Reference : Carlos HM Rodrigues Douglas EV Pires David B Ascher (2018) DynaMut: predicting the impact of mutations on protein conformation, flexibility and stability. Nucleic Acids Research, Volume 46, Issue W1, Pages W350–W355

CUPSAT is a tool to predict changes in protein stability upon point mutations. The prediction model uses amino acid-atom potentials and torsion angle distribution to assess the amino acid environment of the mutation site. Additionally, the prediction model can distinguish the amino acid environment using its solvent accessibility and secondary structure specificity.

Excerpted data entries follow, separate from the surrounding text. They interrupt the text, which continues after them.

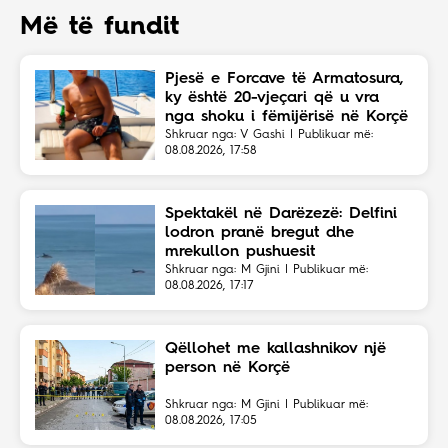
Më të fundit
Pjesë e Forcave të Armatosura,
ky është 20-vjeçari që u vra
nga shoku i fëmijërisë në Korçë
Shkruar nga: V Gashi | Publikuar më:
08.08.2026, 17:58
Spektakël në Darëzezë: Delfini
lodron pranë bregut dhe
mrekullon pushuesit
Shkruar nga: M Gjini | Publikuar më:
08.08.2026, 17:17
Qëllohet me kallashnikov një
person në Korçë
Shkruar nga: M Gjini | Publikuar më:
08.08.2026, 17:05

Reference : Parthiban V, Gromiha MM and Schomburg D. (2006) CUPSAT: prediction of protein stability upon point mutations. Nucleic Acids Research, 34:W239-42

ENCoM is an NMA-based tool that predicts the effects of mutations on protein stability and function. It accounts for the nature of amino acids which has shown to result in improved conformational space sampling and enables a coarse grained NMA method to predict the effect of SNP’s on protein dynamics and stability due to changes in vibrational entropy.

Reference : Frappier, V., Chartier, M., & Najmanovich, R. J. (2015). ENCoM server: exploring protein conformational space and the effect of mutations on protein function and stability. Nucleic acids research, 43(W1), W395-400

FoldX is an empirical force field that was developed for the rapid evaluation of the effect of mutations on the stability, folding and dynamics of proteins and nucleic acids.

Reference : Schymkowitz J, Borg J, Stricher F, Nys R, Rousseau F, and Serrano L. (2005) The FoldX web server: an online force field. Nucleic Acids Res. 33(Web Server issue): W382–W388

SNPeffect is a web server that gives information on the aggregation, amyloid propensity, chaperone binding property and protein stability of a protein upon mutation. It makes use of the tools TANGO, WALTZ, LIMBO and FoldX.

Reference : Reumers J, Schymkowitz J, Ferkinghoff-Borg J, Stricher F, Serrano L, Rousseau F. (2005) SNPeffect: a database mapping molecular phenotypic effects of human non-synonymous coding SNPs. Nucleic Acids Res. 33: D527–D532.

TANGO is a statistical mechanics algorithm based on simple physico-chemical principles of secondary structure formation extended by the assumption that the core regions of an aggregate are fully buried. It correctly predicts the aggregation propensities of several disease-related mutations in the Alzheimers b-peptide.

Reference : Fernandez-Escamilla AM, Rousseau F, Schymkowitz J, Serrano L (2004) Prediction of sequence-dependent and mutational effects on the aggregation of peptides and proteins. Nat Biotechnol e-pub, e pub.

Waltz is a computer algorithm for prediction of amylogenic regions in protein sequences, trained from a large set of experimentally characterised amyloid forming peptides.

Reference : Maurer-Stroh S, Debulpaep M, Kuemmerer N, Lopez de la Paz M, Martins IC, Reumers J, Morris KL, Copland A, Serpell L, Serrano L, Schymkowitz JW, Rousseau F. (2010) Exploring the sequence determinants of amyloid structure using position-specific scoring matrices. Nat Methods. 2010 Mar;7(3):237-42.

Limbo is a position specific prediction algorithm for identifying chaperone binding sites in proteins. It is based on a position-specific scoring matrix (PSSM) trained from in vitro peptide binding data and structural modelling.

Reference : Van Durme J, Maurer-Stroh S, Gallardo R, Wilkinson H, Rousseau F, Schymkowitz J. (2009) Accurate prediction of DnaK-peptide binding via homology modelling and experimental data. PLoS Comput Biol. 2009 Aug;5(8):e1000475.